Dışarıdan gelen ıskartaya çıkmış parçaların montajlanmasıyla, yurdum insanına sunulan dandik ürünlerle ne yıllar geçirdi bu ülke.
Hayal etmeyi yasakladılar üzeri örtülü olarak. Kimse çıkıp da "Yahu yerli bir şeyler üretelim" diyemiyordu. Türkiye o yıllardan bu günlere geldi. İlk kez tarihimizde kendi ürünlerimizi, arabamızı, silahımızı yapar noktasına taşındık. İlk kez eziklik edebiyatını, vizyonsuzluk ve kompleksi çöpe attık. Türk girişimciler ve Türk mühendisler hayal etti. Hayaller gerçek oldu. Ancak bu montajcı-ezik kafalarda suratlar kösele derisiydi. Devamlı her üretileni itibarsızlaştırmak için bir yerlerini yırttılar. Fransız, İngiliz okullarında eğitim almanın verdiği zevki dünyada hiçbir şeye değişmeyen bu ezikler, Türk mühendislerin hayallerine saldıran içimizdeki Fransızcası FANTOME olan HAYALETLERDİ. Şimdi aramızda mosmor geziyor bu fantomeler.
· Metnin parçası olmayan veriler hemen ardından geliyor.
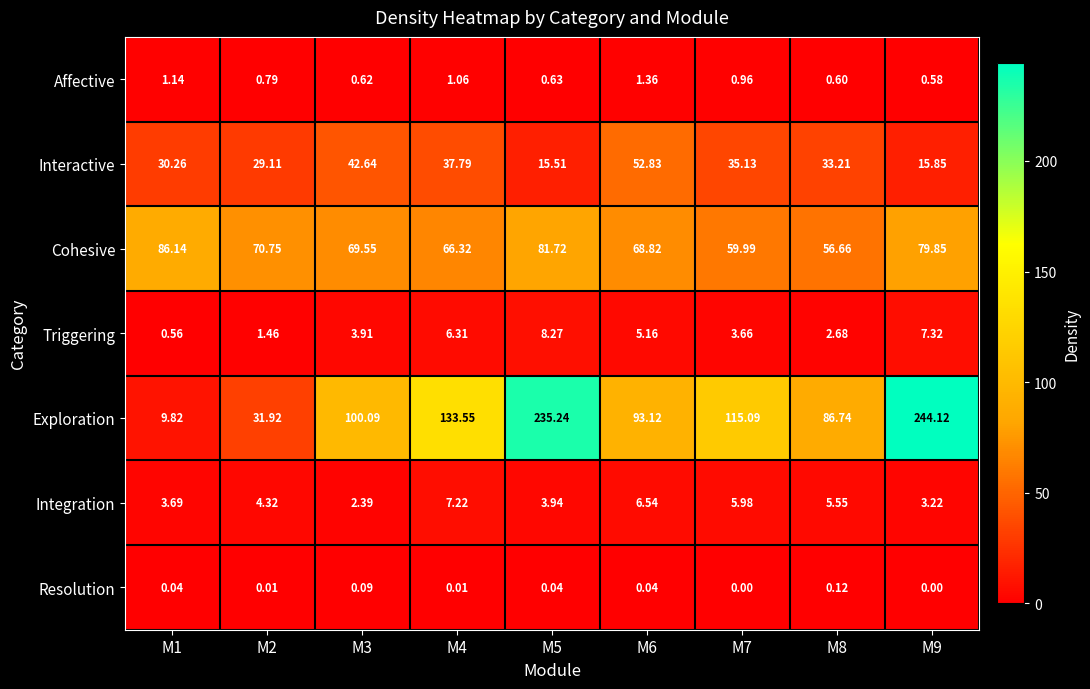

Is the value of Exploration at M4 greater than the value of Resolution at M2?

Yes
Son olarak milli muharip uçağımız ile "Uçamaz" diye dalga geçen bu Mösyölerden KAAN havalandıktan sonra gık çıkmıyor. İlk arabayı ürettiğimizde de "Yapamayız" demişlerdi. "Fabrika ortada yok, palavra" diyenler bile oldu.
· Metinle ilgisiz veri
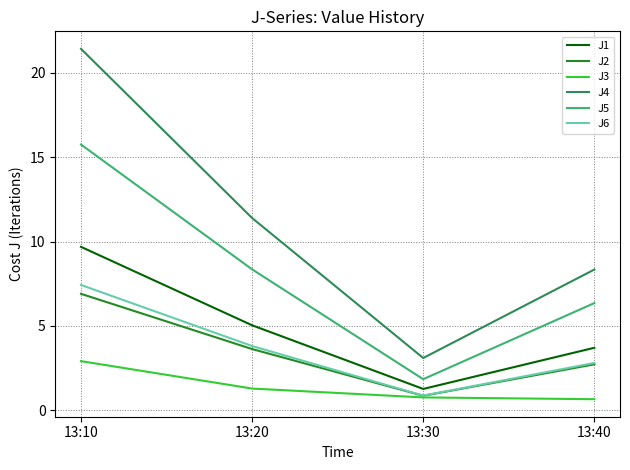

True or false: J2 and J5 intersect in this chart.

False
Eziklik ruhlarına işlemişti. Onlara göre sadece ve sadece aşık oldukları BATI üretebilirdi ancak. Siyasette bile aynıydı bu kafalar. Mesela CHP Genel Başkanlığı için son seçim öncesinde bu partiden biri çıkıyor ve "Genel Başkanımızın kim olacağına ulusal ve aynı zamanda uluslararası karar vericilerin işaret edeceği kişi seçilecek" diyordu. Yani genel başkanlarının bile yurtdışından partiye montajlanacağını söylüyordu. Bu iddialı sözlerin sahibi, "Uluslararası karar vericileri" gündeme taşıyan kişi Lütfü Savaş'dı. O şimdi CHP'nin Hatay Belediye Başkan adayıydı tekrardan. Ne yaptılar, ne ettiler uluslararası karar vericilerin seçtiği lider olarak lanse edilen kişi, bu iddiayı ortaya atanı koltuğundan alamadı.
Adaylıktan düşüremedi. Gücü yetmedi.
Amerikalı generallerin emrinde hazırolda bekleyen ve aldıkları talimatları uygulayan PKKlı teröristlerin emriyle DEM'in CHP ile yerelde de iş birliği yapması, "Made in USA" menşeli bir montajlı üretimdir. Bunu artık bilmeyen yok.
Sadece sanayide değil siyasetin içinde bile montajcıdır bu kafalar. Kendilerine göre bir fikir, vizyon, öngörü, yoktur. Hatay CHP adayının söylediği gibi uluslararası karar vericiler ne derse onu yaparlar. CHP'de adı bir dönem Cumhurbaşkanlığı ve belediye başkanlığı adaylığı için geçen bir hanım profesörümüz birkaç gün önce CHP yandaşı tv'de müthiş itiraflar yapıyordu. Yıllardır benim bu sütunlarda bahsettiğim "Bizim ana muhalefet dünyadan bihaber, vizyonsuz, öngörüsüz" şeklindeki iddialarıma adeta sıcak su döküyordu.
Bakın ne diyordu o profesörümüz CHP candaşı tv'de; "Eğer seçimi Kılıçdaroğlu kazansaydı, Türkiye'nin 20 yıldır dış politikada ne yaptığını hiç bilmeyen bir grup gelip Türkiye'nin yönetimine geçecekti"...
Düşünebiliyor musunuz ne korkunç bir durum bu. Ve bu itiraf CHP yandaş-candaş ve fondaşı bir tv'de dile getiriliyor. CHP bugün Cumhurbaşkanlığı seçimlerini kazansaydı ne yapacaktı? Bu profesör hanımefendi CHP kanalında bir önceki CHP genel başkanı ve tayfası için "Devleti bilmiyorlar" diyor. Şimdiki iki kafalı genel başkanlık koltuğunda kim neyi biliyor peki?
Biri ancak İngiliz elçiyle İstanbul'u kar vurduğu günde rakı balık yapmayı biliyor Boğaz'da. Ve bozulan, yanan otobüsleri sokaklarda halka ittirmeyi. Şimdi onun ittirmesiyle de CHP koltuğunda oturan özel kişinin profesörümüzün deyimiyle devleti ne kadar bildiğinin bilincinde miyiz?
Yahu bir genel başkanlık bile montajla yapılıyor ana muhalefet partisinde. Biri "Belediyeyi kaybedersem, emanetçiyi de indiririm diğeri gibi. Nasılsa onu ben montajladım oraya" diye düşünüyor.
Birbirlerinin montajlanmış gölgesi ve hayaleti oluyorlar. Böyle kafaların bırakın dünyadaki gelişmelerden, bu devletten nasıl haberleri olabilir ki? Bu memlekette Fantome kaynıyor.